C'est donc l'inverse de ce qui a caractérisé la révolution industrielle du XIXe siècle au cours de laquelle le colporteur a été remplacé par le boutiquier. Les GAFA ont remplacé le boutiquier par le commerce digital. La révolution industrielle manufacturière a rassemblé les hommes autour des lieux de production, la révolution numérique les disperse à nouveau. Cela étant, entre le travailleur entraîné dans les rouages du machinisme des Temps modernes de Chaplin aux zombies que nous sommes tous devenus par l'hypnose de quelques centimètres carrés de scintillement d'un écran ou d'un téléphone cellulaire, il n'y a finalement que peu de différence, à part l'organisation spatiale et disciplinaire du travail. Dans Le Capital, Karl Marx écrivait que l'habileté de l'ouvrier devient chétive devant la science prodigieuse...
Le déploiement de la révolution industrielle a entraîné le commerce international jusqu'à ce que le degré d'ouverture du monde, à savoir la totalité des importations et exportations ramenée au produit intérieur brut (PIB) mondial, atteigne 40 % en 1913, niveau qui ne sera atteint à nouveau qu'un 1973, après deux conflits mondiaux. Certains en infèrent d'ailleurs l'intuition que la mondialisation est source de conflits. Mais la mondialisation du commerce ne s'effectue pas selon les mêmes modalités pour le capital et le travail. Dès le moment où le capital est extrait du travail (Karl Marx le définissait comme un quantum de travail), il devient mobile et fluide. Le travail, en revanche, reste conditionné par des contraintes spatio-temporelles qui en limitent la mobilité. Selon Karl Marx, la force de travail a d'ailleurs, pour le capitaliste, à la fois une valeur d'usage et une valeur d'échange.

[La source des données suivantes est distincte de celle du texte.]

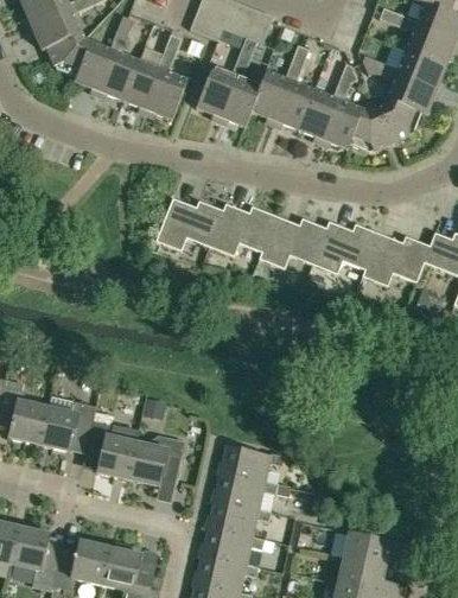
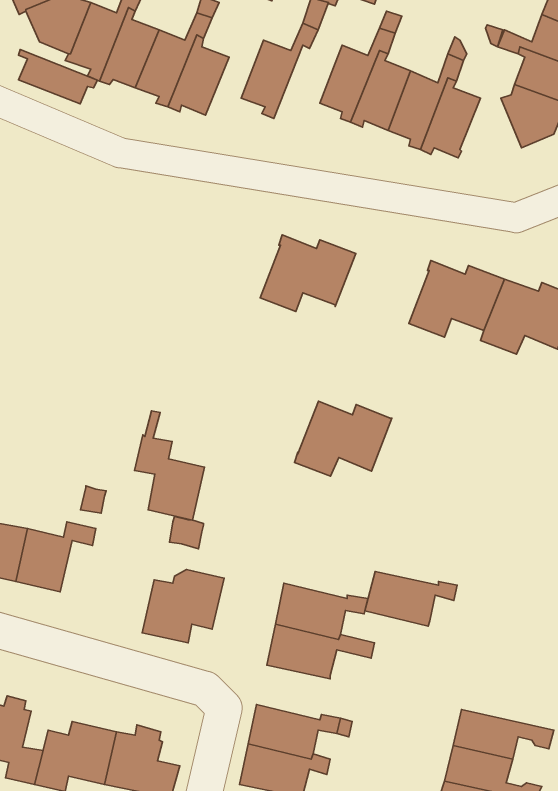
building: [218,71,260,127] -> none
building: none -> [19,49,97,104]
building: [348,108,390,152] -> none
building: [155,198,223,252] -> none
building: [259,216,326,268] -> [295,401,392,476]
building: [87,403,135,479] -> [134,411,205,520]
building: [206,502,271,540] -> [365,571,457,626]

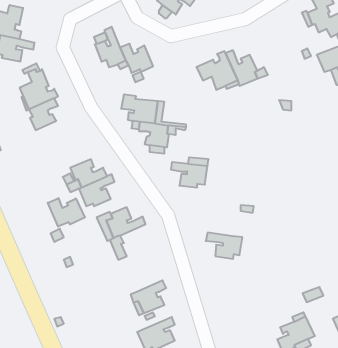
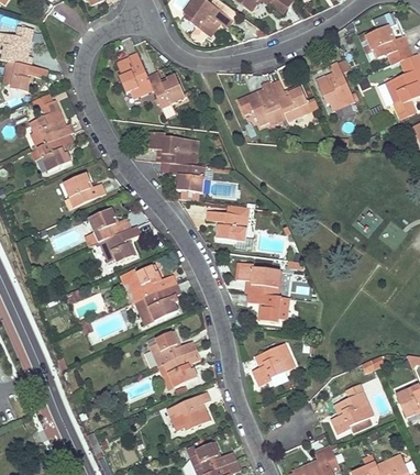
building: none -> [316,60,355,110]
building: none -> [64,174,107,207]
building: [48,198,85,227] -> none
building: none -> [236,262,281,297]
building: none -> [147,283,183,320]
building: none -> [150,329,197,365]
building: none -> [253,342,296,386]

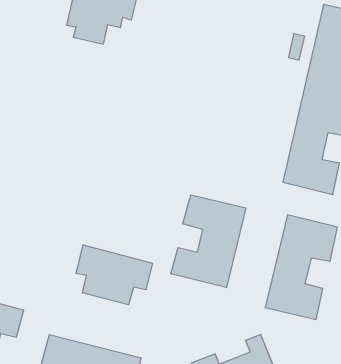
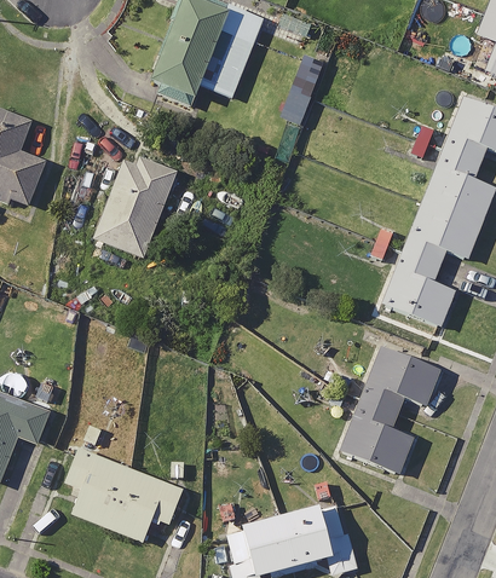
building: none -> [93,154,175,259]
building: [171,195,246,288] -> none
building: [76,245,152,305] -> none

Dans une économie mondialisée, le travail transportable est naturellement (et malheureusement) attribué au « moins-disant » salarial et social. Cela entraîne des phénomènes de délocalisation dont le rythme est conditionné par les capacités d'exportation et d'importation des biens et services. Le travail perd son ancrage local : il est déterritorialisé. Cette déterritorialisation entraîne évidemment le déracinement social. Le différentiel de mobilité du capital et du travail explique la subordination du second au premier. C'est d'ailleurs ce qui avait conduit Karl Marx et Friedrich Engels (1820-1895) à conclure leur Manifeste du parti communiste de 1848 par le fameux "Proletarier aller Länder, vereinigt euch !" ("Proletaires de tous pays, unissez-vous !"), constatant que la loi des avantages comparatifs de David Ricardo (1772-1823) conduisait à la fragilisation du pouvoir de négociation de la rémunération du travail. Aujourd'hui, Karl Marx parlerait peut-être de tous les prolétaires et écologistes.